In the entries below, find the line containing "Offres d’emploi". Copy it and all lines after it, exactly, through the end.

Stored items from a collection:
━━━━━━━━━━━━━━━━━━━━
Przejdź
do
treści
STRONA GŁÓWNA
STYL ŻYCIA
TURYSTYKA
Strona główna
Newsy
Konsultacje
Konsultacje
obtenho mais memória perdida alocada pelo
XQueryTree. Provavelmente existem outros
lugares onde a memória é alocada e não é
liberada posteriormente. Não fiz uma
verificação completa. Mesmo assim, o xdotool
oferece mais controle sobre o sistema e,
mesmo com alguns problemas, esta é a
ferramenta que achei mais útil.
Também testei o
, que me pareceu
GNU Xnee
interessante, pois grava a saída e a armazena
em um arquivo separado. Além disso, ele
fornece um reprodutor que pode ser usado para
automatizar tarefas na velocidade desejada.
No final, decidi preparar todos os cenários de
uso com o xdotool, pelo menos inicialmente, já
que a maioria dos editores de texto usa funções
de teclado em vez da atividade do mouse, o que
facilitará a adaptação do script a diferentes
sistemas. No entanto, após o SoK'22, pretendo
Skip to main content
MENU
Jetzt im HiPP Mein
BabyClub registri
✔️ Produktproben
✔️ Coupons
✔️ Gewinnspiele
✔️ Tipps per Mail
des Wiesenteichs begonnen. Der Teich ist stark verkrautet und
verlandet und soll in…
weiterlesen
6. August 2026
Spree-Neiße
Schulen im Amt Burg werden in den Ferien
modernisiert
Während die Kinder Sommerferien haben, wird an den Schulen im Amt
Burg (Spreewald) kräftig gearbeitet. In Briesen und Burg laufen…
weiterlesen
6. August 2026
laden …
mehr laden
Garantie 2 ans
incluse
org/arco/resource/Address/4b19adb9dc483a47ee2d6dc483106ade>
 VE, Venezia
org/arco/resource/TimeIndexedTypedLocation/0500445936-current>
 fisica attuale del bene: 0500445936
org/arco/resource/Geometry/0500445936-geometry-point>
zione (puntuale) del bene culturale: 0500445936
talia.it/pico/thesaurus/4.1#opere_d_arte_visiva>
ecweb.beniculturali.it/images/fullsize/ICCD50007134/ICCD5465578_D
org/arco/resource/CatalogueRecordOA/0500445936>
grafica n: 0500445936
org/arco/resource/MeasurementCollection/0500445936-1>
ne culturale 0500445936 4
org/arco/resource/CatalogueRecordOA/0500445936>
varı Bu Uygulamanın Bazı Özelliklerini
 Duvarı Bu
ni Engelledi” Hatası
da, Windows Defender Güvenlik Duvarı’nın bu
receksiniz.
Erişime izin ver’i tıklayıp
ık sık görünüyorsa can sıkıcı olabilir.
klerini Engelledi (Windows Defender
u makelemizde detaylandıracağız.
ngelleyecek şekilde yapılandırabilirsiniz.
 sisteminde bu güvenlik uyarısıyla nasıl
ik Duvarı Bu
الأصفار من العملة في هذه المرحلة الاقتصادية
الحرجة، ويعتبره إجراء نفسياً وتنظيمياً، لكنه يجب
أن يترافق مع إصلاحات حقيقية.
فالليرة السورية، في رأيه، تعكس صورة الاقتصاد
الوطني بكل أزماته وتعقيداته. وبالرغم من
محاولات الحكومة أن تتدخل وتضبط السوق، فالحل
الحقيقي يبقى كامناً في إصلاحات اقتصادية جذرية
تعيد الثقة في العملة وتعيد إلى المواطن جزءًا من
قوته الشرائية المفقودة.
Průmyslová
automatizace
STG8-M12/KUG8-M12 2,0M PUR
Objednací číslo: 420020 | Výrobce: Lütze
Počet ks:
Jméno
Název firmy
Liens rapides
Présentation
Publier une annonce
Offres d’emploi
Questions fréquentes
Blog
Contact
━━━━━━━━━━━━━━━━━━━━
▶ **Task output**:
Offres d’emploi
Questions fréquentes
Blog
Contact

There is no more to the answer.